» DOCUMENT TEXT
'''

Sen. Heidi Heitkamp, D-N.D., voiced optimism during a radio interview (here) that agriculture secretary nominee Sonny Perdue would advocate for maintaining robust agricultural trade with Mexico. “The thing that we need to do on trade, in particular, is we need to have a very vocal voice in places like Mexico saying our American producers still want to trade with Mexico, and they’re interested in maintaining those long-term relationships,” she said. “And if we don’t have that from the top down, I think we’re going to have some tough times ahead in agricultural trade.” The Senate Agriculture Committee on March 30 voted to clear Perdue for a full Senate vote. Heitkamp expressed concern about the U.S.'s ability to open up agricultural trade with Japan, after President Donald Trump withdrew the U.S. from the Trans-Pacific Partnership, which would have opened that market to more U.S. food exports. She noted a recent conversation with U.S. trade representative nominee Robert Lighthizer. "He believes in doing bilaterals," she said. "But he's going to have a tough time putting agriculture on the table with Japan, which I think is the first place he's going to go."
Senate Minority Leader Chuck Schumer, D-N.Y., on April 11 pushed bipartisan legislation, the International Narcotics Trafficking Emergency Response by Detecting Incoming Contraband with Technology (INTERDICT) Act, which would provide CBP with more tools and resources to detect and seize fentanyl shipped through mail and express carriers, his office said in a statement (here). Overseas labs making the synthetic opioids are taking advantage of CBP’s “limited capabilities” to screen international packages, it said. Suppliers of the drug often mislabel shipments or conceal them in legitimate goods to avoid CBP detection, the statement says. Schumer highlighted the March-introduced legislation in a speech in Schenectady, and noted that Mexico and China are major sources for fentanyl and fentanyl precursor chemicals, respectively.

'''

» INFORMATION SHOWN

'''

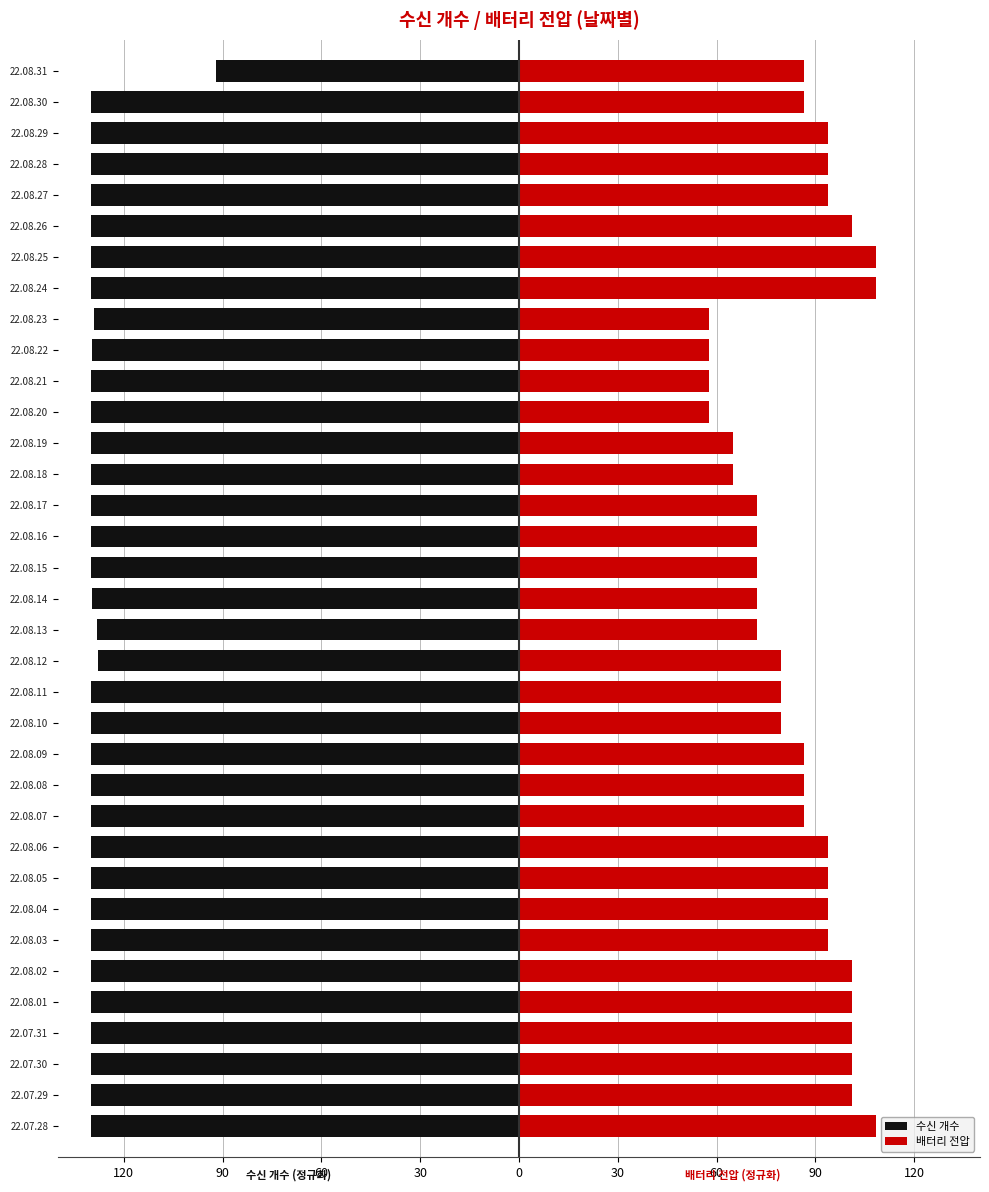

How many values in the 배터리 전압 series exceed 86?

21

'''

» TASKS TO CARRY OUT
a – According to the news briefs, on what date did the Senate Agriculture Committee vote to clear Perdue for a full Senate vote?
b – Carry on the news briefs about trade and drug policy from the point where they stop.
The data plays no role in what you are asked to do here.

» RESULTS OF THE EXERCISE
a – March 30

b –
Lawmakers recently introduced the following trade-related bills:
Sen. Marco Rubio, R-Fla., and Rep. Peter Roskam, R-Ill., called for President Donald Trump to suspend current and future licenses for aircraft sales to commercial Iranian airlines until his administration comprehensively reviews their role in supporting Iran’s “illicit activity,” according to an April 10 letter (here). The U.S. should revoke authorizations and reinstate sanctions on Iranian airlines found guilty of using commercial aircraft for illicit military purposes -- including transporting troops, weapons and cash to rogue regimes and terrorist groups around the world -- until they stop such activities, the lawmakers said. Moreover, the Trump administration should prohibit U.S. companies from selling aircraft to Iran until the nation stops using commercial aircraft “to advance its terror campaign around the world,” the lawmakers said. Boeing recently confirmed it signed an agreement with Iran Aseman Airlines, which is headed by a “prominent and longtime member of Iran’s Islamic Revolutionary Guard Corps,” the letter said.
Lawmakers recently introduced the following trade-related bills:
The border adjustment portion of the House GOP tax blueprint was the biggest concern among polled tax executives, according to the results of Miller & Chevalier Chartered’s and NFTC’s 2017 Tax Policy Forecast Survey (here). A total of 21.7 percent of responding executives said border adjustment was their most significant concern in the blueprint, while 20.9 percent said an insufficient proposed reduction of the statutory tax rate was their top concern. “This may not be surprising, considering that the border adjustment and the elimination of interest deductibility are the two proposals in the Blueprint that raise the most revenue,” the report says. “The question is whether the tax rate reduction will be large enough to make up for the tax increases resulting from these new revenue raisers.”
Securities and Exchange Commission (SEC) conflict minerals reporting requirements set in 2014 have had overall mixed results, witnesses told a Senate Foreign Relations Committee panel on April 5. Subcommittee Chairman Jeff Flake, R-Ariz., during a brief interview after the hearing, said his panel will consider whether any legislative action is needed to amend the legislation that created the reporting requirements. “The SEC is limited in scope in what they can do, and all the witnesses agree that a more comprehensive approach that involves governance by the [Democratic Republic of the Congo] is going to be necessary, but we realize the limitations of the current government in the DRC,” he said. “But we’ll consider” whether legislation is needed, he said.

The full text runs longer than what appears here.